I don't know the region of my Splunk Cloud Platform environment

I received the following error when testing my self storage location:

Your S3 bucket must be in the same region as your Splunk Cloud Platform environment <AWS Region> .

Diagnosis

Splunk Cloud Platform detected that you created your S3 bucket in a different region than your Splunk Cloud Platform environment.

Solution

If you are unsure of the region of your Splunk Cloud Platform environment, review the error message. The <AWS Region> portion of the error message displays the correct region to create your S3 bucket. After you determine the region, repeat the steps to create the self storage location.

I received an error when testing the self storage location

When I attempted to create a new self storage location, the following error occurred when I clicked the Test button:

 Unable to verify the region of your S3 bucket, unable to get bucket_region to verify. An error occurred (403) when calling the Headbucket operation: Forbidden. Contact Splunk Support. 

Diagnosis

You might get an error for the following reasons:

• You modified the permissions on the bucket policy.
• You pasted the bucket policy into the incorrect Amazon S3 bucket.
• You did not paste the bucket policy to the Amazon S3 bucket, or you did not save the changes.
• An error occurred during provisioning.

Solution

1. Ensure that you did not modify the S3 bucket permissions. The following actions must be allowed: s3:PutObject, s3:GetObject, s3:ListBucket, s3:ListBucketVersions, s3:GetBucketLocation.
2. Verify that you applied the bucket policy to the correct S3 bucket, and that you saved your changes.
3. If you created the S3 bucket in the correct region, the permissions are correct and you applied and saved the bucket policy to the correct S3 bucket, contact Splunk Support to further troubleshoot the issue.

To review the steps to create the S3 bucket, see Configure self storage in Amazon S3 in this topic.

To review how to apply a bucket policy, see the Amazon AWS S3 documentation and search for "how do I add an S3 bucket policy?".

I'm using Splunk Cloud Platform for a US government entity, and received an error message that the bucket couldn't be found.

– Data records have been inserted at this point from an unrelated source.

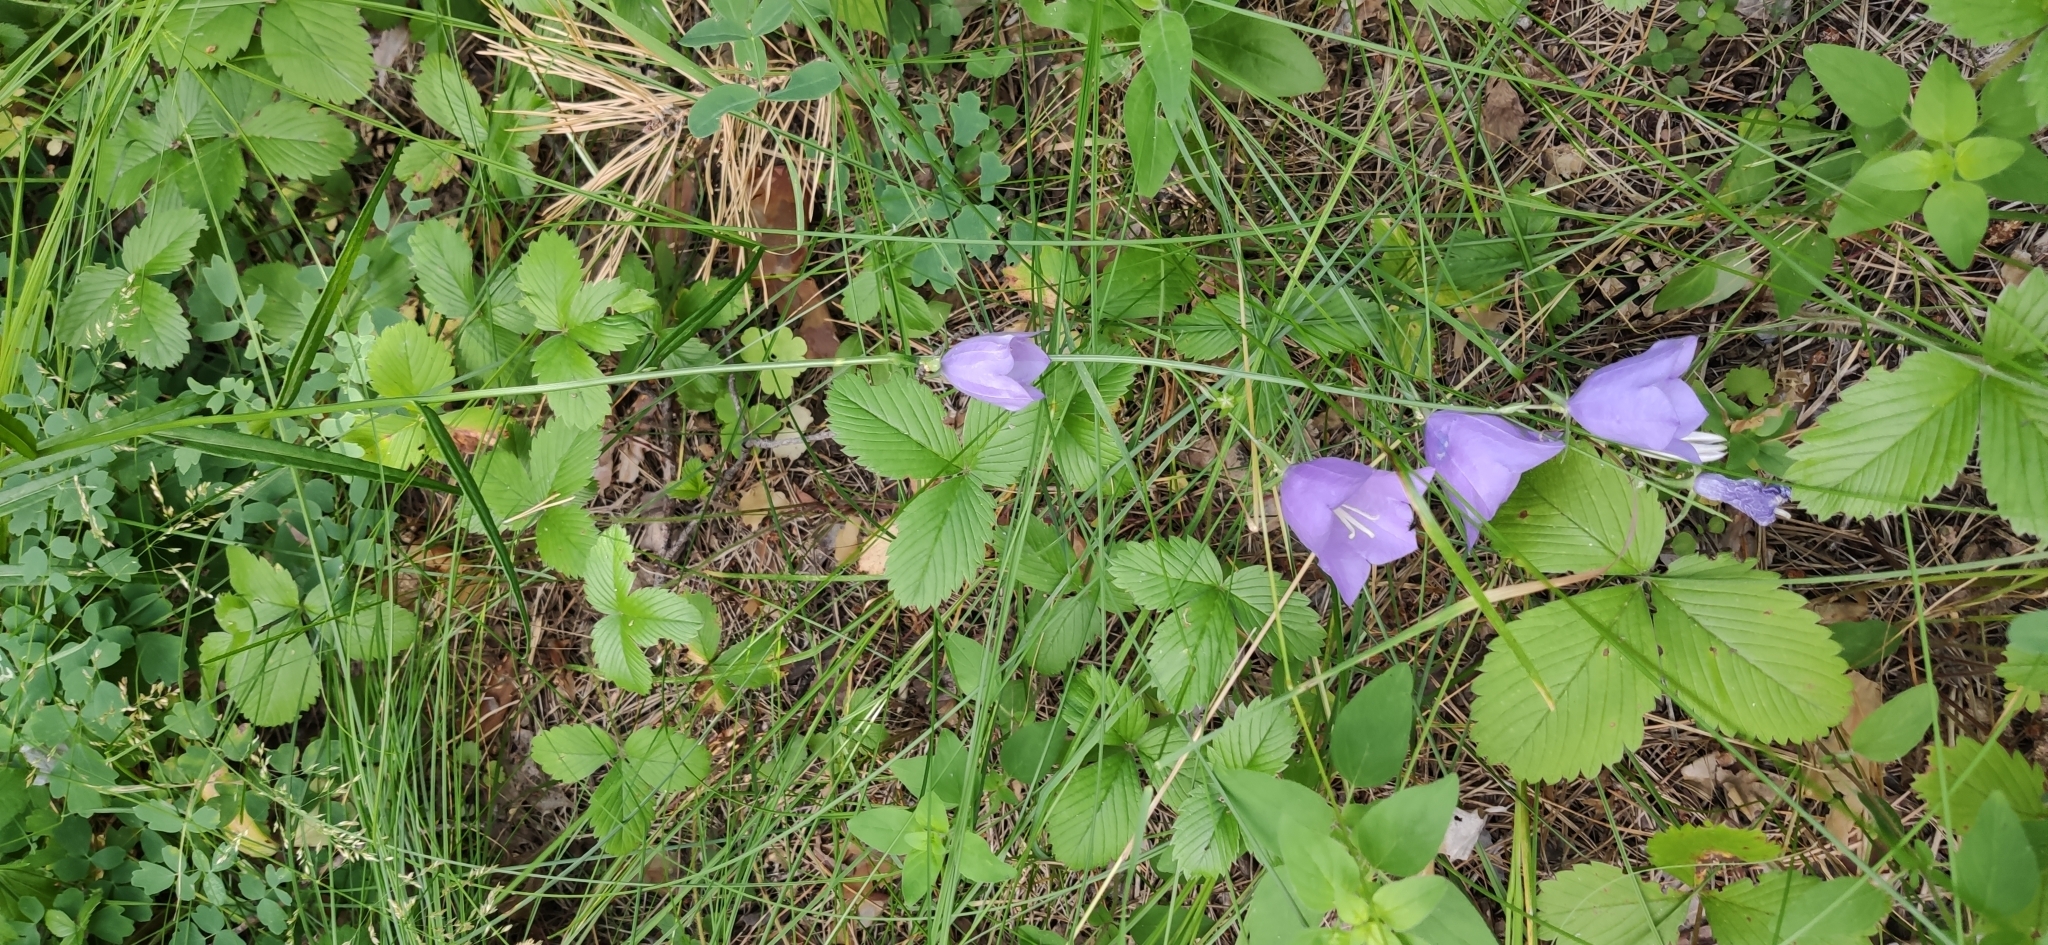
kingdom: Plantae
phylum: Tracheophyta
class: Magnoliopsida
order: Asterales
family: Campanulaceae
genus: Campanula
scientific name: Campanula persicifolia
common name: Peach-leaved bellflower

I received the following error message:

Cannot find the bucket '{bucket_name}', ensure that the bucket is created in the '{region_name} region.

Diagnosis

For security reasons, S3 bucket names aren't global for US government entities using Splunk Cloud Platform because Splunk can only verify the region of the stack. Buckets with the same name can exist in the available AWS regions that Splunk Cloud Platform supports. For more information, see the Available regions section in the Splunk Cloud Platform Service Description. For more information about AWS GovCloud (US), see the AWS GovCloud (US) website and the AWS GovCloud (US) User Guide.

Solution

If buckets that share the same name must exist in both regions, add the missing bucket to the appropriate region.